TASK DIRECTIONS: Return the entries verbatim, from the first line through the line containing "to Python patterns.", including both ends.

[Data items]
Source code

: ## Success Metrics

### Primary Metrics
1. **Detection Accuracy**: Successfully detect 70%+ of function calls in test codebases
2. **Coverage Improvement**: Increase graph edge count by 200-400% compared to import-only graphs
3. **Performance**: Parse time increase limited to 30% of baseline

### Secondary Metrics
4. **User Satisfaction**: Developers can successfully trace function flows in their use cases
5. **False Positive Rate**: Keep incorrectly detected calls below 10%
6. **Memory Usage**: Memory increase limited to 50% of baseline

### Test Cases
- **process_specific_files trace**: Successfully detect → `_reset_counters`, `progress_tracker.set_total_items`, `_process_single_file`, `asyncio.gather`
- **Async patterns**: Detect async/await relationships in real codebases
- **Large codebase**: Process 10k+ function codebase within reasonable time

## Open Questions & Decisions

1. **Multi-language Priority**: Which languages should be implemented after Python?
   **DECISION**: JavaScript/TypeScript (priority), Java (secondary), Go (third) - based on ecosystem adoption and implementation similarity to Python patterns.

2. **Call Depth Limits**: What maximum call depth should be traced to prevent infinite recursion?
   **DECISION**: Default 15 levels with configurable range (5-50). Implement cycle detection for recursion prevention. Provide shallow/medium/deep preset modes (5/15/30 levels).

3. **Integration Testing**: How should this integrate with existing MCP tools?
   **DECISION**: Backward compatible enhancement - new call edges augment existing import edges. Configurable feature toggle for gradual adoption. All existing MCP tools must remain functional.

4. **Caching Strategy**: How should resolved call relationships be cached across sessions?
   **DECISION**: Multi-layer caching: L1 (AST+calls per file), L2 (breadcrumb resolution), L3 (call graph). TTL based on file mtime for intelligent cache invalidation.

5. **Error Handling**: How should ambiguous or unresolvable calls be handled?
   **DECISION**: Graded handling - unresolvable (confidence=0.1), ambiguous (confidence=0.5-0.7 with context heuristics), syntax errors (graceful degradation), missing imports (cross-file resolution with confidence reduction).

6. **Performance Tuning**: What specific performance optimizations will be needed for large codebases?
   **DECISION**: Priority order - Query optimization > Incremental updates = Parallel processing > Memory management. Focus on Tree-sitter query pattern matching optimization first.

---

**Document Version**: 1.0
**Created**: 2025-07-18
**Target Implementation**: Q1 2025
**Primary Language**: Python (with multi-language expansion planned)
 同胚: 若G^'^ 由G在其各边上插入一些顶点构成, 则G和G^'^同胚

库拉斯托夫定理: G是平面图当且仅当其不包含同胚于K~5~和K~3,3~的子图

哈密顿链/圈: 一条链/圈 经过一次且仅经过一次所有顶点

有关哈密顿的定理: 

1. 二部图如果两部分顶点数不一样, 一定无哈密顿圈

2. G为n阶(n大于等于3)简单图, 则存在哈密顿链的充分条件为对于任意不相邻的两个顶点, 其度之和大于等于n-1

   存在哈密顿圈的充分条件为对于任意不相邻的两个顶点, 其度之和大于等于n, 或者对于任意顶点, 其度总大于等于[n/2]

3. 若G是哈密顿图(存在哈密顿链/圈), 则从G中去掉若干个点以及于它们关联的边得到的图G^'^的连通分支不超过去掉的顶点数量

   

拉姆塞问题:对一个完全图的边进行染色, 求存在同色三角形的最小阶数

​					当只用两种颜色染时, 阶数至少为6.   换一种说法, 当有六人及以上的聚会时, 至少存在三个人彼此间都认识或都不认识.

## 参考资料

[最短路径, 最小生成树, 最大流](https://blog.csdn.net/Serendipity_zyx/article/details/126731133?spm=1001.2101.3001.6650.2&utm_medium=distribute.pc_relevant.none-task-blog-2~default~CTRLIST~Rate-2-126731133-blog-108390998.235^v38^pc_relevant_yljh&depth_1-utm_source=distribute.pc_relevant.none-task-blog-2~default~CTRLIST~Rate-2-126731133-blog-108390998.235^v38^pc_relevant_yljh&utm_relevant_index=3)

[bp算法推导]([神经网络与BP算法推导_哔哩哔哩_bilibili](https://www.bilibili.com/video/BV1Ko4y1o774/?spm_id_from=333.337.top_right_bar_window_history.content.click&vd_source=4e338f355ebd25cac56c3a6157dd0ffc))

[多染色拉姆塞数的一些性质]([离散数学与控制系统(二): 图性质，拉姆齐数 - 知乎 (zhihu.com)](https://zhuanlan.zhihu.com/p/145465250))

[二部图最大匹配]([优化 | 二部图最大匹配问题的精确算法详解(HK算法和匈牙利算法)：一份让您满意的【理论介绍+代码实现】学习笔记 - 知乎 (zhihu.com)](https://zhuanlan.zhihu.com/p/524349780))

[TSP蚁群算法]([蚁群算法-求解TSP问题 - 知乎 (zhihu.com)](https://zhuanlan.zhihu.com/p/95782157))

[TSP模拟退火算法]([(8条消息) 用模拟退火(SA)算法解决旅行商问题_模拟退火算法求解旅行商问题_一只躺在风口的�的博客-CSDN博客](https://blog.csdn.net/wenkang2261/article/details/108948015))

ANSWER SPACE:
Source code

: ## Success Metrics

### Primary Metrics
1. **Detection Accuracy**: Successfully detect 70%+ of function calls in test codebases
2. **Coverage Improvement**: Increase graph edge count by 200-400% compared to import-only graphs
3. **Performance**: Parse time increase limited to 30% of baseline

### Secondary Metrics
4. **User Satisfaction**: Developers can successfully trace function flows in their use cases
5. **False Positive Rate**: Keep incorrectly detected calls below 10%
6. **Memory Usage**: Memory increase limited to 50% of baseline

### Test Cases
- **process_specific_files trace**: Successfully detect → `_reset_counters`, `progress_tracker.set_total_items`, `_process_single_file`, `asyncio.gather`
- **Async patterns**: Detect async/await relationships in real codebases
- **Large codebase**: Process 10k+ function codebase within reasonable time

## Open Questions & Decisions

1. **Multi-language Priority**: Which languages should be implemented after Python?
   **DECISION**: JavaScript/TypeScript (priority), Java (secondary), Go (third) - based on ecosystem adoption and implementation similarity to Python patterns.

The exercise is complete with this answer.